Although reduced payment shock for borrowers with resetting ARMs may seem like cause for celebration, Inman News cautions that it may be too soon to break out the champagne as the latest economic letter from the Federal Reserve Bank of San Francisco points out that regional variations in delinquency rates are most commonly the result of declining house prices–regardless of whether the borrowers are prime or subprime and whether the loans are fixed-rate or ARMs. For that story and more, check out Big Builder's bi-weekly blog roundup.

The LIBOR rate jump from 2.7% on April 14 to 2.9% on April 18 affects approximately $9 trillion worth of debt worldwide, which will damage both the residential real estate market as well as the commercial sector, according to Seeking Alpha.

While the announcement of massive layoffs may serve to improve a company's stock, Dr.
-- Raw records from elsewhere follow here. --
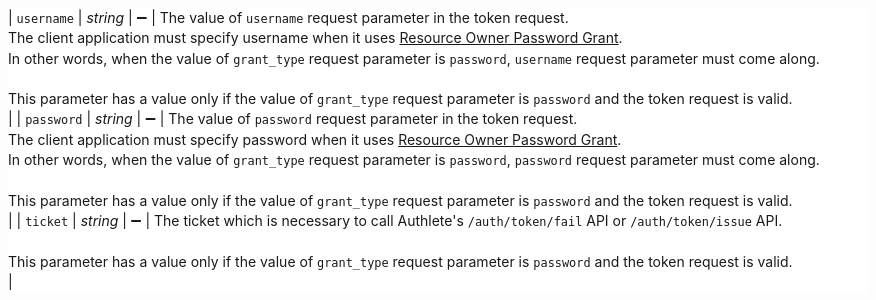 | `username`                                                                                                                                                                                                                                                                                                                                                                                                                                                                         | *string*                                                                                                                                                                                                                                                                                                                                                                                                                                                                           | :heavy_minus_sign:                                                                                                                                                                                                                                                                                                                                                                                                                                                                 | The value of `username` request parameter in the token request.<br/>The client application must specify username when it uses [Resource Owner Password Grant](https://datatracker.ietf.org/doc/html/rfc6749#section-4.3).<br/>In other words, when the value of `grant_type` request parameter is `password`, `username` request parameter must come along.<br/><br/>This parameter has a value only if the value of `grant_type` request parameter is `password` and the token request is valid.<br/> |
| `password`                                                                                                                                                                                                                                                                                                                                                                                                                                                                         | *string*                                                                                                                                                                                                                                                                                                                                                                                                                                                                           | :heavy_minus_sign:                                                                                                                                                                                                                                                                                                                                                                                                                                                                 | The value of `password` request parameter in the token request.<br/>The client application must specify password when it uses [Resource Owner Password Grant](https://datatracker.ietf.org/doc/html/rfc6749#section-4.3).<br/>In other words, when the value of `grant_type` request parameter is `password`, `password` request parameter must come along.<br/><br/>This parameter has a value only if the value of `grant_type` request parameter is `password` and the token request is valid.<br/> |
| `ticket`                                                                                                                                                                                                                                                                                                                                                                                                                                                                           | *string*                                                                                                                                                                                                                                                                                                                                                                                                                                                                           | :heavy_minus_sign:                                                                                                                                                                                                                                                                                                                                                                                                                                                                 | The ticket which is necessary to call Authlete's `/auth/token/fail` API or `/auth/token/issue` API.<br/><br/>This parameter has a value only if the value of `grant_type` request parameter is `password` and the token request is valid.<br/>                                                                                                                                                                                                                                     |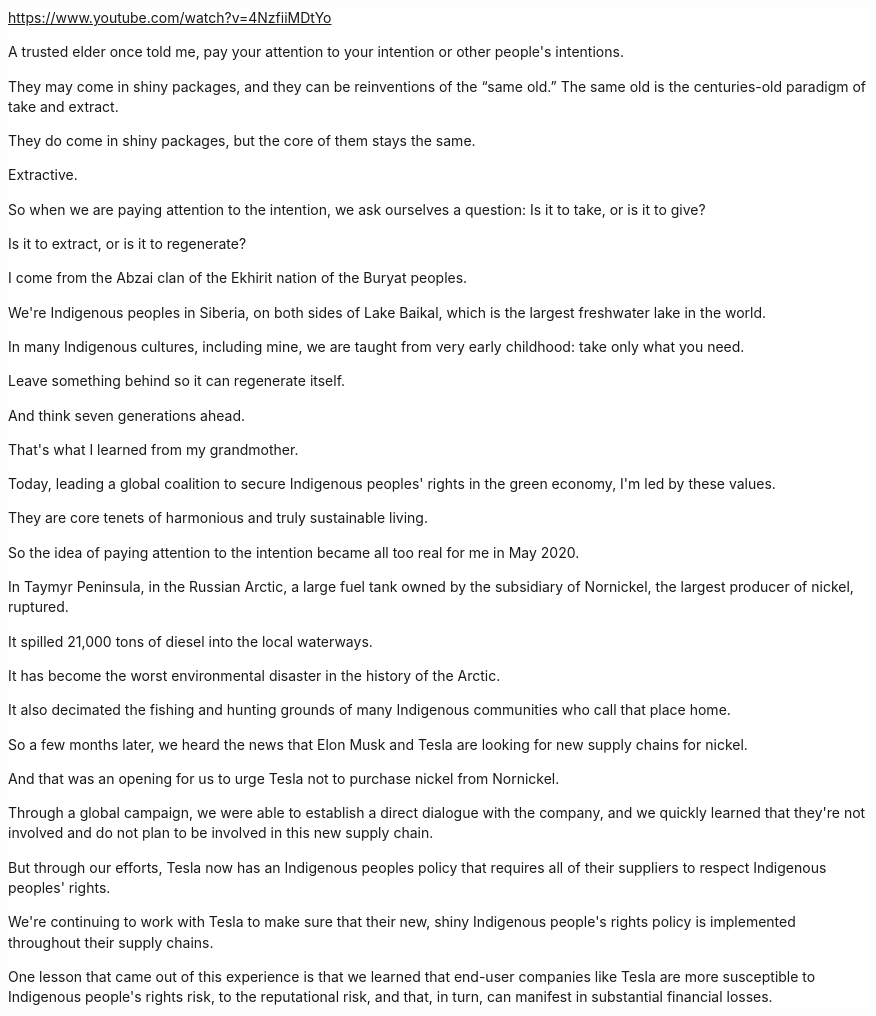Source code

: https://www.youtube.com/watch?v=4NzfiiMDtYo 

A trusted elder once told me, pay your attention to your intention or other people's intentions.

They may come in shiny packages, and they can be reinventions of the “same old.” The same old is the centuries-old paradigm of take and extract.

They do come in shiny packages, but the core of them stays the same.

Extractive.

So when we are paying attention to the intention, we ask ourselves a question: Is it to take, or is it to give?

Is it to extract, or is it to regenerate?

I come from the Abzai clan of the Ekhirit nation of the Buryat peoples.

We're Indigenous peoples in Siberia, on both sides of Lake Baikal, which is the largest freshwater lake in the world.

In many Indigenous cultures, including mine, we are taught from very early childhood: take only what you need.

Leave something behind so it can regenerate itself.

And think seven generations ahead.

That's what I learned from my grandmother.

Today, leading a global coalition to secure Indigenous peoples' rights in the green economy, I'm led by these values.

They are core tenets of harmonious and truly sustainable living.

So the idea of paying attention to the intention became all too real for me in May 2020.

In Taymyr Peninsula, in the Russian Arctic, a large fuel tank owned by the subsidiary of Nornickel, the largest producer of nickel, ruptured.

It spilled 21,000 tons of diesel into the local waterways.

It has become the worst environmental disaster in the history of the Arctic.

It also decimated the fishing and hunting grounds of many Indigenous communities who call that place home.

So a few months later, we heard the news that Elon Musk and Tesla are looking for new supply chains for nickel.

And that was an opening for us to urge Tesla not to purchase nickel from Nornickel.

Through a global campaign, we were able to establish a direct dialogue with the company, and we quickly learned that they're not involved and do not plan to be involved in this new supply chain.

But through our efforts, Tesla now has an Indigenous peoples policy that requires all of their suppliers to respect Indigenous peoples' rights.

We're continuing to work with Tesla to make sure that their new, shiny Indigenous people's rights policy is implemented throughout their supply chains.

One lesson that came out of this experience is that we learned that end-user companies like Tesla are more susceptible to Indigenous people's rights risk, to the reputational risk, and that, in turn, can manifest in substantial financial losses.
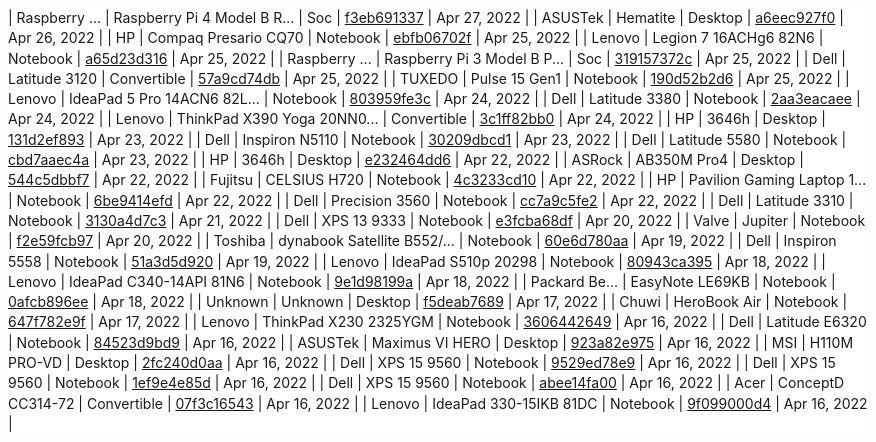 | Raspberry ... | Raspberry Pi 4 Model B R... | Soc         | [f3eb691337](https://linux-hardware.org/?probe=f3eb691337) | Apr 27, 2022 |
| ASUSTek       | Hematite                    | Desktop     | [a6eec927f0](https://linux-hardware.org/?probe=a6eec927f0) | Apr 26, 2022 |
| HP            | Compaq Presario CQ70        | Notebook    | [ebfb06702f](https://linux-hardware.org/?probe=ebfb06702f) | Apr 25, 2022 |
| Lenovo        | Legion 7 16ACHg6 82N6       | Notebook    | [a65d23d316](https://linux-hardware.org/?probe=a65d23d316) | Apr 25, 2022 |
| Raspberry ... | Raspberry Pi 3 Model B P... | Soc         | [319157372c](https://linux-hardware.org/?probe=319157372c) | Apr 25, 2022 |
| Dell          | Latitude 3120               | Convertible | [57a9cd74db](https://linux-hardware.org/?probe=57a9cd74db) | Apr 25, 2022 |
| TUXEDO        | Pulse 15 Gen1               | Notebook    | [190d52b2d6](https://linux-hardware.org/?probe=190d52b2d6) | Apr 25, 2022 |
| Lenovo        | IdeaPad 5 Pro 14ACN6 82L... | Notebook    | [803959fe3c](https://linux-hardware.org/?probe=803959fe3c) | Apr 24, 2022 |
| Dell          | Latitude 3380               | Notebook    | [2aa3eacaee](https://linux-hardware.org/?probe=2aa3eacaee) | Apr 24, 2022 |
| Lenovo        | ThinkPad X390 Yoga 20NN0... | Convertible | [3c1ff82bb0](https://linux-hardware.org/?probe=3c1ff82bb0) | Apr 24, 2022 |
| HP            | 3646h                       | Desktop     | [131d2ef893](https://linux-hardware.org/?probe=131d2ef893) | Apr 23, 2022 |
| Dell          | Inspiron N5110              | Notebook    | [30209dbcd1](https://linux-hardware.org/?probe=30209dbcd1) | Apr 23, 2022 |
| Dell          | Latitude 5580               | Notebook    | [cbd7aaec4a](https://linux-hardware.org/?probe=cbd7aaec4a) | Apr 23, 2022 |
| HP            | 3646h                       | Desktop     | [e232464dd6](https://linux-hardware.org/?probe=e232464dd6) | Apr 22, 2022 |
| ASRock        | AB350M Pro4                 | Desktop     | [544c5dbbf7](https://linux-hardware.org/?probe=544c5dbbf7) | Apr 22, 2022 |
| Fujitsu       | CELSIUS H720                | Notebook    | [4c3233cd10](https://linux-hardware.org/?probe=4c3233cd10) | Apr 22, 2022 |
| HP            | Pavilion Gaming Laptop 1... | Notebook    | [6be9414efd](https://linux-hardware.org/?probe=6be9414efd) | Apr 22, 2022 |
| Dell          | Precision 3560              | Notebook    | [cc7a9c5fe2](https://linux-hardware.org/?probe=cc7a9c5fe2) | Apr 22, 2022 |
| Dell          | Latitude 3310               | Notebook    | [3130a4d7c3](https://linux-hardware.org/?probe=3130a4d7c3) | Apr 21, 2022 |
| Dell          | XPS 13 9333                 | Notebook    | [e3fcba68df](https://linux-hardware.org/?probe=e3fcba68df) | Apr 20, 2022 |
| Valve         | Jupiter                     | Notebook    | [f2e59fcb97](https://linux-hardware.org/?probe=f2e59fcb97) | Apr 20, 2022 |
| Toshiba       | dynabook Satellite B552/... | Notebook    | [60e6d780aa](https://linux-hardware.org/?probe=60e6d780aa) | Apr 19, 2022 |
| Dell          | Inspiron 5558               | Notebook    | [51a3d5d920](https://linux-hardware.org/?probe=51a3d5d920) | Apr 19, 2022 |
| Lenovo        | IdeaPad S510p 20298         | Notebook    | [80943ca395](https://linux-hardware.org/?probe=80943ca395) | Apr 18, 2022 |
| Lenovo        | IdeaPad C340-14API 81N6     | Notebook    | [9e1d98199a](https://linux-hardware.org/?probe=9e1d98199a) | Apr 18, 2022 |
| Packard Be... | EasyNote LE69KB             | Notebook    | [0afcb896ee](https://linux-hardware.org/?probe=0afcb896ee) | Apr 18, 2022 |
| Unknown       | Unknown                     | Desktop     | [f5deab7689](https://linux-hardware.org/?probe=f5deab7689) | Apr 17, 2022 |
| Chuwi         | HeroBook Air                | Notebook    | [647f782e9f](https://linux-hardware.org/?probe=647f782e9f) | Apr 17, 2022 |
| Lenovo        | ThinkPad X230 2325YGM       | Notebook    | [3606442649](https://linux-hardware.org/?probe=3606442649) | Apr 16, 2022 |
| Dell          | Latitude E6320              | Notebook    | [84523d9bd9](https://linux-hardware.org/?probe=84523d9bd9) | Apr 16, 2022 |
| ASUSTek       | Maximus VI HERO             | Desktop     | [923a82e975](https://linux-hardware.org/?probe=923a82e975) | Apr 16, 2022 |
| MSI           | H110M PRO-VD                | Desktop     | [2fc240d0aa](https://linux-hardware.org/?probe=2fc240d0aa) | Apr 16, 2022 |
| Dell          | XPS 15 9560                 | Notebook    | [9529ed78e9](https://linux-hardware.org/?probe=9529ed78e9) | Apr 16, 2022 |
| Dell          | XPS 15 9560                 | Notebook    | [1ef9e4e85d](https://linux-hardware.org/?probe=1ef9e4e85d) | Apr 16, 2022 |
| Dell          | XPS 15 9560                 | Notebook    | [abee14fa00](https://linux-hardware.org/?probe=abee14fa00) | Apr 16, 2022 |
| Acer          | ConceptD CC314-72           | Convertible | [07f3c16543](https://linux-hardware.org/?probe=07f3c16543) | Apr 16, 2022 |
| Lenovo        | IdeaPad 330-15IKB 81DC      | Notebook    | [9f099000d4](https://linux-hardware.org/?probe=9f099000d4) | Apr 16, 2022 |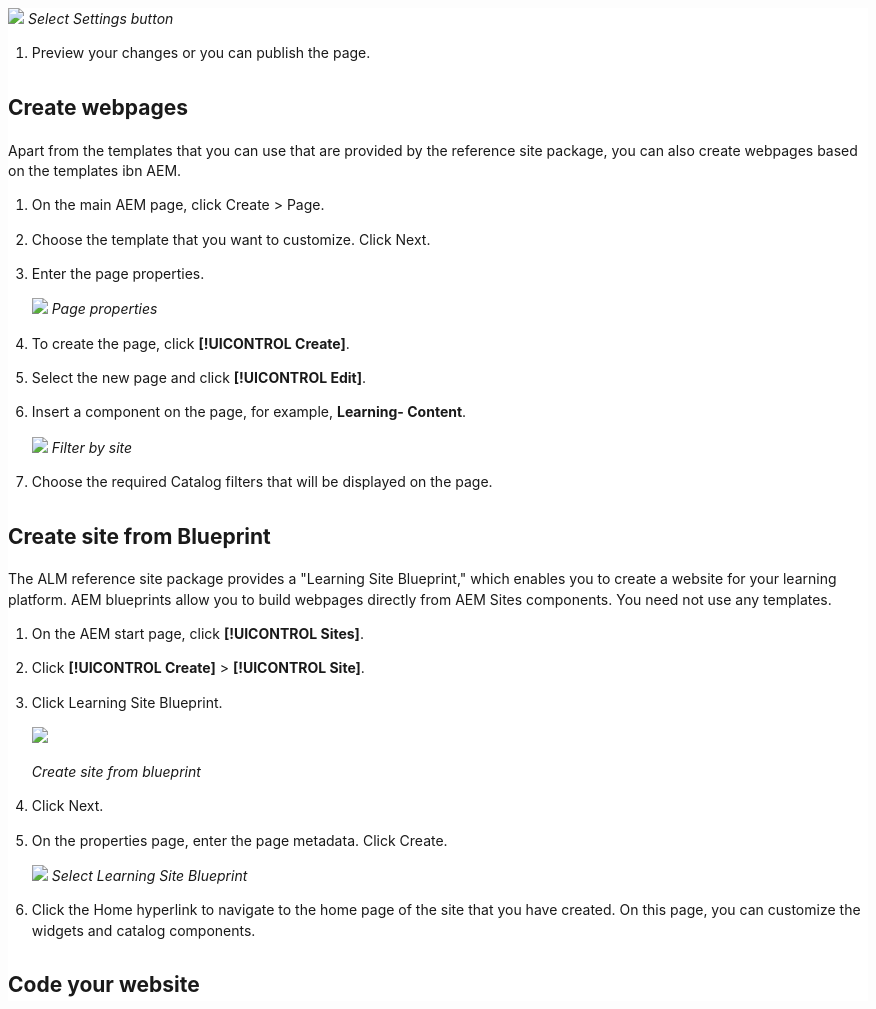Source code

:    ![](assets/settings-button.png)
   *Select Settings button*

1. Preview your changes or you can publish the page. 

## Create webpages

Apart from the templates that you can use that are provided by the reference site package, you can also create webpages based on the templates ibn AEM.

1. On the main AEM page, click Create > Page.   

1. Choose the template that you want to customize. Click Next.   

1. Enter the page properties. 

   ![](assets/page-properties.png)
   *Page properties*

1. To create the page, click **[!UICONTROL Create]**.  

1. Select the new page and click **[!UICONTROL Edit]**.  

1. Insert a component on the page, for example, **Learning- Content**.

   ![](assets/learning-content.png)
   *Filter by site*

1. Choose the required Catalog filters that will be displayed on the page.

## Create site from Blueprint

The ALM reference site package provides a "Learning Site Blueprint," which enables you to create a website for your learning platform. AEM blueprints allow you to build webpages directly from AEM Sites components. You need not use any templates. 

1. On the AEM start page, click **[!UICONTROL Sites]**.  

1. Click **[!UICONTROL Create]** > **[!UICONTROL Site]**.   

1. Click Learning Site Blueprint. 

   ![](assets/learning-site-blueprint.png)

   *Create site from blueprint*

1. Click Next.   

1. On the properties page, enter the page metadata. Click Create. 

   ![](assets/blueprint-properties.png)
   *Select Learning Site Blueprint*

1. Click the Home hyperlink to navigate to the home page of the site that you have created. On this page, you can customize the widgets and catalog components.

## Code your website
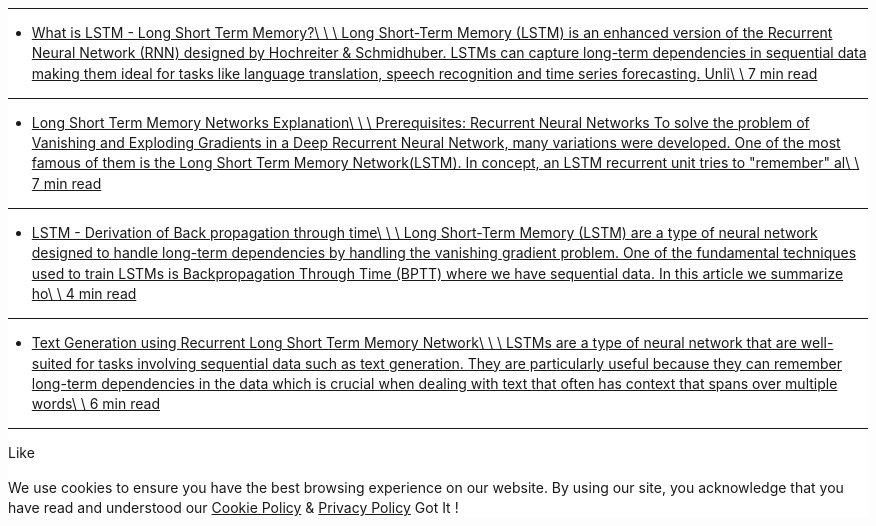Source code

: * * *

- [What is LSTM - Long Short Term Memory?\\
\\
\\
Long Short-Term Memory (LSTM) is an enhanced version of the Recurrent Neural Network (RNN) designed by Hochreiter & Schmidhuber. LSTMs can capture long-term dependencies in sequential data making them ideal for tasks like language translation, speech recognition and time series forecasting. Unli\\
\\
7 min read](https://www.geeksforgeeks.org/deep-learning-introduction-to-long-short-term-memory/)

* * *

- [Long Short Term Memory Networks Explanation\\
\\
\\
Prerequisites: Recurrent Neural Networks To solve the problem of Vanishing and Exploding Gradients in a Deep Recurrent Neural Network, many variations were developed. One of the most famous of them is the Long Short Term Memory Network(LSTM). In concept, an LSTM recurrent unit tries to "remember" al\\
\\
7 min read](https://www.geeksforgeeks.org/long-short-term-memory-networks-explanation/)

* * *

- [LSTM - Derivation of Back propagation through time\\
\\
\\
Long Short-Term Memory (LSTM) are a type of neural network designed to handle long-term dependencies by handling the vanishing gradient problem. One of the fundamental techniques used to train LSTMs is Backpropagation Through Time (BPTT) where we have sequential data. In this article we summarize ho\\
\\
4 min read](https://www.geeksforgeeks.org/lstm-derivation-of-back-propagation-through-time/)

* * *

- [Text Generation using Recurrent Long Short Term Memory Network\\
\\
\\
LSTMs are a type of neural network that are well-suited for tasks involving sequential data such as text generation. They are particularly useful because they can remember long-term dependencies in the data which is crucial when dealing with text that often has context that spans over multiple words\\
\\
6 min read](https://www.geeksforgeeks.org/text-generation-using-recurrent-long-short-term-memory-network/)

* * *


Like

We use cookies to ensure you have the best browsing experience on our website. By using our site, you
acknowledge that you have read and understood our
[Cookie Policy](https://www.geeksforgeeks.org/cookie-policy/) &
[Privacy Policy](https://www.geeksforgeeks.org/privacy-policy/)
Got It !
Housing Bubble reminds us that it is typically bad news for the economy.

Although the Wall Street Journal reported last week that real estate prices were declining on Manhattan's northern edge, numbers released today in the Daily News show a positive pricing trend in the high-end of the market.

Fifty cents on the dollar isn't enough to spur the waning luxury real estate market in Florida, according to The Housing Bubble.

While Canada's real estate market has remained strong despite the troubled times seen in the United States, a new report from the Canadian Real Estate Association indicates that a downturn may be on the horizon; BusinessWeek's Hot Property asserts that the average year-over-year home price increase of 5.5% in 1Q2008 is the country's smallest annual jump since 4Q2001.